『ネアンデルタール人は私たちと交配した』日本人はネアンデルタール人とデニソワ人の遺伝子が最も残っている可能性が高い
ネアンデルタール人と現代人のDNA配列の違いは29か所、現代人同士では7か所ある。つまり、違いが4倍もあるのだ。さらに、ヨーロッパにたくさんのネアンデルタール人が住んでいたにも関わらず、ヨーロッパ人、アジア人、アフリカ人と比較しても同じ28か所の違いになる。ネアンデルタール人と現生人類と交配した交配したとしたら、ヨーロッパ人にネアンデルタール人の特性が現れていてもおかしくない。
ネアンデルタール人と現生人類がSEXをしたことはほぼ確実だ。両者の交配から生まれた子供は両グループからDNAを50%づつ受け継ぐ。両者の子供は不妊になった可能性もある。
ネアンデルタール人は30年前にアフリカ人から分岐した。つまり、現生人類とはまったく違う歴史をもつことになる。そして2009年に、「ネアンデルタール人のゲノムは、アフリカ人のゲノムより、非アフリカ人のゲノムと深いつながりがある」という強い証拠が発見された。

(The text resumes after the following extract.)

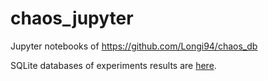 # chaos_jupyter

Jupyter notebooks of https://github.com/Longi94/chaos_db

SQLite databases of experiments results are [here](https://drive.google.com/file/d/1PWEq-ZmgH7R3J3WAexjjIEs3FRRJNXAA/view?usp=sharing).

不思議なことに、ネアンデルタール人のDNAは、彼らがたくさん住んでいたヨーロッパのヨーロッパ人だけでなく、中国やパパアニューギニアの人々にも存在していた。ここで筆者は、現生人類の矢印が、アフリカからから出て、最初に中東を通過したことに注目した。アフリカの外で最も古い原生人類の遺物は、イスラエルのカルメル山脈のスフール洞窟と、カフゼー洞窟で発見された10万年以上前の骨だ。そして、そこからわずか数百メートルしか離れていないタブーン洞窟とケバラ洞窟では、およそ4万5千年前のネアンデルタール人の骨が見つかったのだ。この地において、数千年に渡って接触があったに違いない。
イスラエルは、アフリカ大陸、ヨーロッパ大陸、ユーラシア大陸をつなぐゲートウェイになるため、多くの渡り鳥が飛来する地理的要素を持っている。鳥類に限らず、人類においても、現生人類とネアンデルタール人の交配した地域がイスラエルなのだ。私はイスラエルのエルサレムにいると、妙に懐かしい気分になる。ネアンデルタール人のDNAがそれを思い出させてくれているのかも知れない。
また、日本人の遺伝子は、ネアンデルタール人との近親性が高いデニソワ人の遺伝子が残っており、日本人はネアンデルタール人とデニソワ人の遺伝子が最も残っている種の可能性が高いという。